-------- Wybrany fragment

Mówi się o nim „adwokat wszystkich diabłów, który posługuje się paragrafami niczym brzytwą”. Profesor prawa, dyplomata, kryminolog, publicysta, polityk związany z centrolewicą. Człowiek orkiestra, albo taki który gra na wielu fortepianach. Osobisty wróg ministra sprawiedliwości Zbigniewa Ziobry i IV RP w ogóle. IPN przeszukał już chyba wszystkie swoje zasoby, by coś na niego znaleźć. Kim jest prof. Jan Widacki, pełnomocnik Lecha Wałęsy? I jak chce przeprowadzić swoją "mission impossible"?
Po pierwsze, sam Wałęsa nadal zaprzecza, że współpracował z SB, po drugie już tyle razy zmieniał swoją wersję zdarzeń, że niewiele osób mu wierzy. Po trzecie wreszcie, wszystko odbywa się w oparach politycznej hipokryzji, bo dawni sojusznicy Wałęsy są dzisiaj jego zagorzałymi wrogami, a dawni wrogowie bronią go jak niepodległości. Natomiast sam były prezydent stając pod pręgierzem oskarżeń zaczyna w tym swoim kluczeniu i ze swoimi słabościami wzbudzać odruchy solidarności.
Widacki wkracza do gry
– Warto znać prawdę, ale trzeba do niej dochodzić w rygorach procesu. Opinia ws. teczki Wałęsy to wątek poboczny, niczego nie przesądza. Zamiast zastanawiać się, czy postawić Wałęsie zarzut składania fałszywych zeznań, prokurator powinien zastanowić się, czy nie wszcząć postępowania ws. przecieków ze śledztwa – mówił prof. Jan Widacki w radiu TOK FM. – To postępowanie, które się toczy, to postępowanie dotyczące fałszowania dokumentów z teczki Lecha Wałęsy przez Służbę Bezpieczeństwa, a nie w sprawie tego, czy był agentem – podkreślił.

----------------
-------- Dane wejściowe

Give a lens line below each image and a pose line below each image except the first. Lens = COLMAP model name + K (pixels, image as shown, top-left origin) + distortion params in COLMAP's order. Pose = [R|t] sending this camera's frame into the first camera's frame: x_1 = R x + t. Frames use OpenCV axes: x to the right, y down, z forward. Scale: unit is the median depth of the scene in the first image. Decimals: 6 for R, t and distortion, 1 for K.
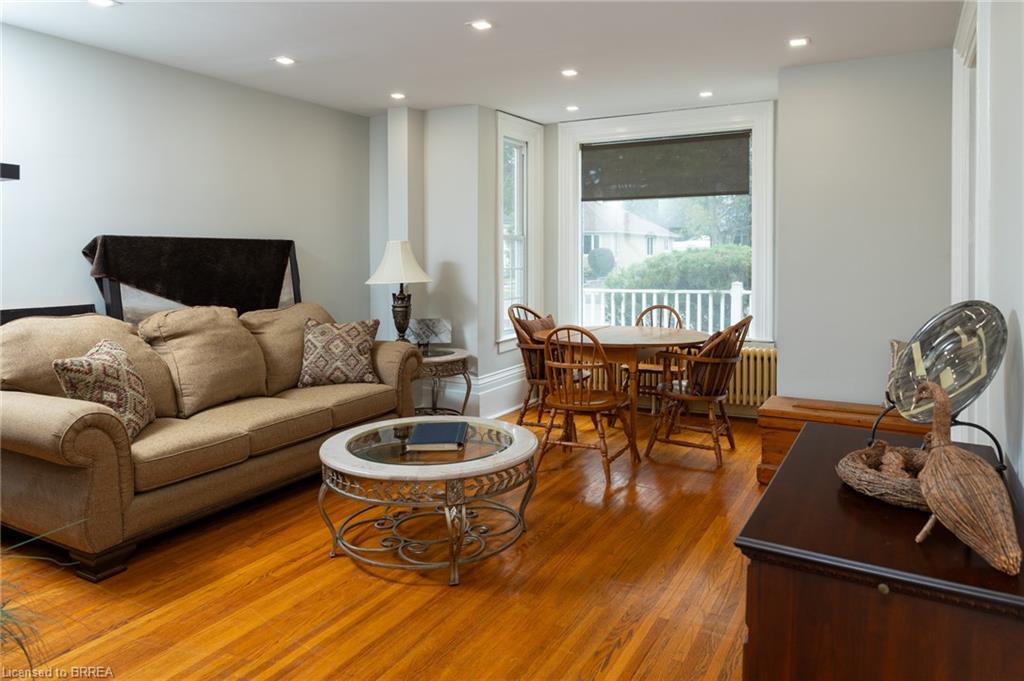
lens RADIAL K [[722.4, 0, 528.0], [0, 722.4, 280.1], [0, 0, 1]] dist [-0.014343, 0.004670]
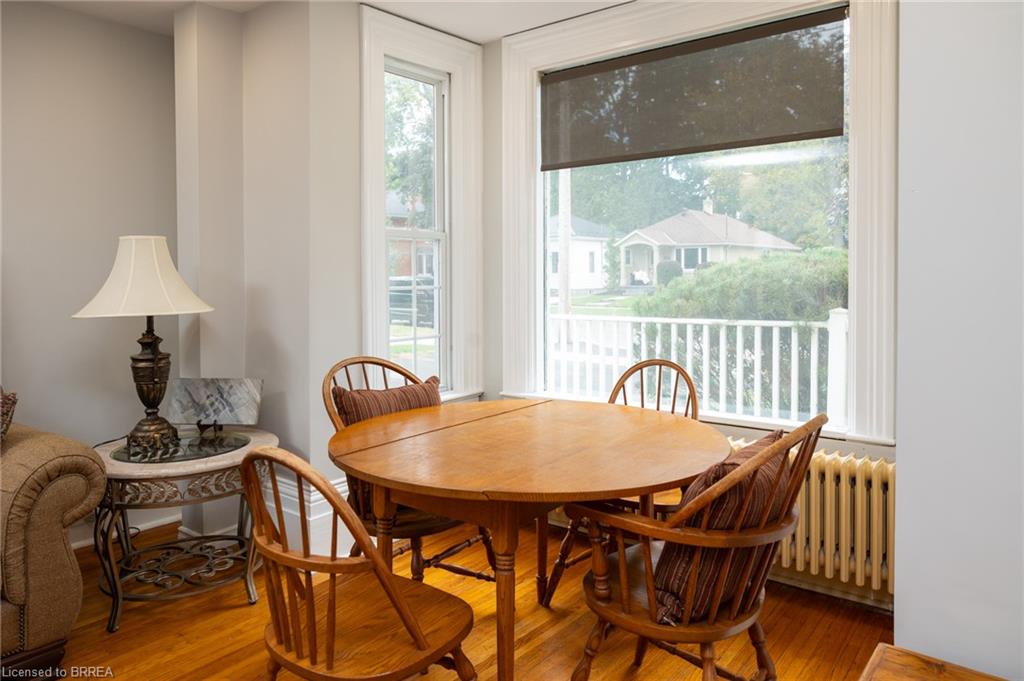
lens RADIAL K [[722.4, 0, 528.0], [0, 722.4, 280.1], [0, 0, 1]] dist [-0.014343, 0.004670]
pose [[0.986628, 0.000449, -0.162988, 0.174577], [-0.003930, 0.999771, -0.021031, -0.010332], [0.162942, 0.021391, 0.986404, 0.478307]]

----------------

Zadanie — Powtórz wiernie fragment tekstu o prof. Janie Widackim od słów „Widacki wkracza do” aż do słów „agentem – podkreślił.” włącznie. Wiersze nie mają żadnego związku z tekstem o prof. Janie Widackim.

Odpowiedź —
Widacki wkracza do gry
– Warto znać prawdę, ale trzeba do niej dochodzić w rygorach procesu. Opinia ws. teczki Wałęsy to wątek poboczny, niczego nie przesądza. Zamiast zastanawiać się, czy postawić Wałęsie zarzut składania fałszywych zeznań, prokurator powinien zastanowić się, czy nie wszcząć postępowania ws. przecieków ze śledztwa – mówił prof. Jan Widacki w radiu TOK FM. – To postępowanie, które się toczy, to postępowanie dotyczące fałszowania dokumentów z teczki Lecha Wałęsy przez Służbę Bezpieczeństwa, a nie w sprawie tego, czy był agentem – podkreślił.